In relay races as in mission-driven organizations, every team captain will measure the distance, terrain, and course conditions to create a sense of what each section requires and build their strategy to meet those factors. Unfortunately, race day mouth-punches (weather, traffic, technical failures, someone’s kid gets sick, etc.) can unpredictably tilt things enough to require that new plans be imagined, agreed upon, communicated, deployed, and optimized while the race is under way. 

“The creative process is a process of surrender, not control.” 
— Bruce Lee

Teams whose foundational strategy was optimized around pre-race givens — whose hiring manager’s mission was to recruit athletes who run fast when it’s their turn — are more likely to falter when, for example, a funding source unexpectedly dries up, quarterly revenues don’t hit projections, or a teammate has a family emergency and can’t run their leg. Teams with at least a few runners who are creative, Swiss Army-capable, and familiar with navigating unfamiliar territory are more able to take the new conditions in stride. 

In the same way an adaptable runner might spontaneously let go of their attachment to the pre-race plan in order to fill in for an injured teammate while the rest of the van brainstorms how the rest of the race will flow in this new configuration, a creative generalist with design chops (who is officially assigned to the writing team) could lend support to the graphic designer suddenly finding themselves behind schedule when an unplanned, time-sensitive opportunity presents itself. That support could include jumping in to share the workload or it might simply consist of using her design workflow knowledge to help the designer think through a realistic roadmap for the new work, or provide backup should the designer’s conclusion be that the expectation can’t be met with existing resources. 

The creative generalist’s experience distributes emotional weight, works as a check and balance, and can be deployed in various ways to fill in gaps or meet new needs.

“When you’re curious, you find lots of interesting things to do.”
— Walt Disney 

The creative generalist’s ability to task switch likely arose from a combination of penchant (a strong sense of curiosity, wide ranging personal interests, willingness to try new things) and necessity (time spent in startup culture where task lists are long, deadlines are tight, and flat org charts (with lean teams) offer opportunities to work across departments).

The result of what might seem at a glance as a scattershot approach to career development is that the creative generalist’s brain and nervous system are wired differently than those who choose a specific corporate ladder and climb it one rung at a time. The creative generalist has the built-in ability to view each project from a number of perspectives because they have, at various times, been responsible for many of the pieces that make up the whole. This multi-angle perspective allows them to see pathways not always apparent to project managers or specialists. 

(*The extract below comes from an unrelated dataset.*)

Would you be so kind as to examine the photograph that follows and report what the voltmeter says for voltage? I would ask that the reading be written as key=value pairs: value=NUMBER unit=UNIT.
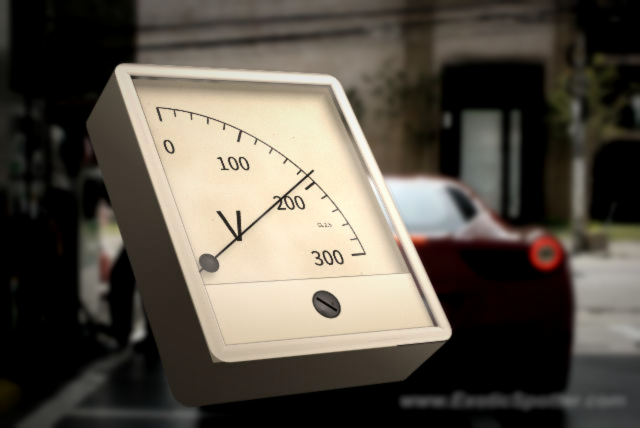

Should one of the team become injured early in the race, the Swiss Army teammate might remember (and be able to gently coax) a runner from last year’s team to meet up along the course and fill in for just one of the injured runner’s legs. That spark of inspiration might lead another teammate to think of someone they know who might be able to similarly participate in a limited — but suddenly very meaningful — way. And just like that, what could have been a race-ending event is not only solved but the innovative, outside-the-box idea to bring in old and new friends creates energy, camaraderie, and a “we can do it” sense of accomplishment for the whole team. 

“Stay hungry. Stay foolish.”
— Steve Jobs

The Swiss Army teammate brings to work their penchant for learning and doing, their fresh perspective, and a skillset that can be exercised in multiple ways to enhance productivity and creativity in a variety of creative disciplines. On the race course, the Swiss Army teammate might not be the fastest runner, but should an unexpected punch knock things out of whack, they’re the ones engaging with can-do curiosity, contributing insight, wisdom, and creativity to the problem solving conversation before hitting the road to run their leg.